As police officers, we’re often presented with the opportunity to meet various celebrities and other important people. Sometimes, we’re even placed in the unfortunate position of having to arrest a few of those VIP’s.
For example, I once served as training officer to a rookie who stopped a large, fancy tour bus for speeding, and the officer was quite surprised to see one of his favorite musicians behind the wheel—a very famous musician. The singer/guitarist was quick to announce his identity, as if the verbal identification had been necessary, hoping his fame would be enough to satisfy the appetite of the officer’s squalling radar unit.
The still wet-behind-the-ears officer, totally starstruck, tongue-tied, and rubber-kneed in the presence of the legend of stage and Radioland, immediately knew what he had to do. That’s right, my babbling trainee, with the speed and grace of a wild cheetah, was quick to snag the driver’s autograph, and then send the celebrity and his bus on their way to the next concert on the tour. And, when the officer returned to our patrol car he was grinning from ear to ear, like a mule eating briars.
The rookie officer shoved the signature-clad paper into my hands so I, too, could have a look at his prize.
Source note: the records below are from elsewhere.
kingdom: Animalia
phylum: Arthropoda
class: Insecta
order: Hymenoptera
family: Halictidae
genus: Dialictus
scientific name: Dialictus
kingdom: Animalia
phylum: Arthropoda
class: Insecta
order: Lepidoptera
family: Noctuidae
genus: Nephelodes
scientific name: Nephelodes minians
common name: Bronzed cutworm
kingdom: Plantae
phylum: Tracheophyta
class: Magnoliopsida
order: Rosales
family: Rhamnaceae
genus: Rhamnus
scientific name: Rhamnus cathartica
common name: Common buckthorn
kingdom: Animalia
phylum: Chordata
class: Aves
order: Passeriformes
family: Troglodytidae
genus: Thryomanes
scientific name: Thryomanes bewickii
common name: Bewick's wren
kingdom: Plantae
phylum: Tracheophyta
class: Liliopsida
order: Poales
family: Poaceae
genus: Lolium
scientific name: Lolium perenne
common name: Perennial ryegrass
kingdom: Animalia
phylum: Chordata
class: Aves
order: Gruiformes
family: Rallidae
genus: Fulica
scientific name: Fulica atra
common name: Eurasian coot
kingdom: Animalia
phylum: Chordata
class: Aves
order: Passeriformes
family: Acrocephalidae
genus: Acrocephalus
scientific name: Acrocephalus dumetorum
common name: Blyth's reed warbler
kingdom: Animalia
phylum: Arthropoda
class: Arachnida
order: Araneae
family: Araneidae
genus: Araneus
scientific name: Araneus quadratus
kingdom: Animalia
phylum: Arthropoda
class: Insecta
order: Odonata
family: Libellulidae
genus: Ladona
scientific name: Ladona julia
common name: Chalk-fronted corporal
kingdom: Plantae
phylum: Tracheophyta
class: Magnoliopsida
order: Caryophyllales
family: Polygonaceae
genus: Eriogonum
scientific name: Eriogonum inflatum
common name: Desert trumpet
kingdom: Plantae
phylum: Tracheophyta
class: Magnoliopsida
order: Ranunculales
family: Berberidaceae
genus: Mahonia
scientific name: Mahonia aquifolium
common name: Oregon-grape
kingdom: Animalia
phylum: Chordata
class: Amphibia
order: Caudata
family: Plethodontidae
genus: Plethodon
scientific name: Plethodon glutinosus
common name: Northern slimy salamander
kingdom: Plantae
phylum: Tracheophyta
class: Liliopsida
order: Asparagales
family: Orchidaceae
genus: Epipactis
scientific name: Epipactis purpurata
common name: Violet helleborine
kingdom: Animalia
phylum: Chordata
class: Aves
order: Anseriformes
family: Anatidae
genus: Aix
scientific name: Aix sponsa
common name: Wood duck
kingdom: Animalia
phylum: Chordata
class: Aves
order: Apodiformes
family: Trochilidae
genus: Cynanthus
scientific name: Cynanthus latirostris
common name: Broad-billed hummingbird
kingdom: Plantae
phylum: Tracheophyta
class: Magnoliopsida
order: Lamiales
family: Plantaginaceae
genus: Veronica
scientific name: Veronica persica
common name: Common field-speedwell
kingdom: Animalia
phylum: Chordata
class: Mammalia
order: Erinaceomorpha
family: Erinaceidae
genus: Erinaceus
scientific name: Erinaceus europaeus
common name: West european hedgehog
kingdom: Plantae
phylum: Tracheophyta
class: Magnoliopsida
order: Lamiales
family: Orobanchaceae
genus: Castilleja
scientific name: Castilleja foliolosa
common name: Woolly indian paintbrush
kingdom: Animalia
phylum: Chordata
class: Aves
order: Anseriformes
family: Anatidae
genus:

Sure enough, scrawled across the bottom of the traffic summons was the signature of one of the all-time greats of the music world. A golden voice and fancy guitar, though, do not qualify as exemptions to posted speed limits, especially when driving 82mph in a 45mph zone. I’d taught the young officer well.
Of course, I’ve had my own share of encounters with well-known celebrities and other people of fame, and such was the case of the man from Mars who insisted his use of a rusty ax to hack his sister-in-law to death was a direct order from his superiors on the red planet.
“You see,” he told me, “she wouldn’t allow the mother ship to return to earth. I had no choice. She’s evil, you know. Besides, she wouldn’t give me no money for cigarettes.”
Then there was the time I responded to the call of a man walking in the median between the north and southbound lanes of a major interstate highway. When I finally located the man, I pulled my patrol car off the roadway and approached on foot. He stood waiting for me in the center of the median strip, in the soft light of a near full moon. My gaze was immediately drawn to his sandal-clad feet and long, wavy brown hair fluttering gently in the night breeze. He held out his right hand for me to shake and, in an unusually soothing and calm voice, introduced himself as …
I must admit, I paused for a second before moving along to serious questions, like, “Do you have any identification?” Of course, when I did ask, he gave me that look. You know the one. The “Seriously, you need to see MY identification?” look. Well, as luck would have it, the guy wasn’t the Son of God after all. Instead, he was a slightly out of touch homeless man from Richmond who actually thought he was Jesus. And to think that I could have been the first in line to meet Him when He returned.
Of course, there was Elvis, the rock and roll legend I had to remove from an elderly lady’s refrigerator once or twice each month so she could watch TV without the interruption of endless choruses of “Blue Suede Shoes” and “Jailhouse Rock.” Not to mention how annoying it can be when Elvis slips in behind the cheesecake to steal our radio and TV signals.
Things could have been worse, I suppose. At least I never encountered one of today’s politicians. Although, I did stop the speeding car of a diplomat, and that was a can of worms I wished I’d not opened. And then there was the time I arrested a man who was wanted by the Secret Service and FBI for threatening to kill President Clinton.
If my handcuffs could talk … oh, the stories they could tell.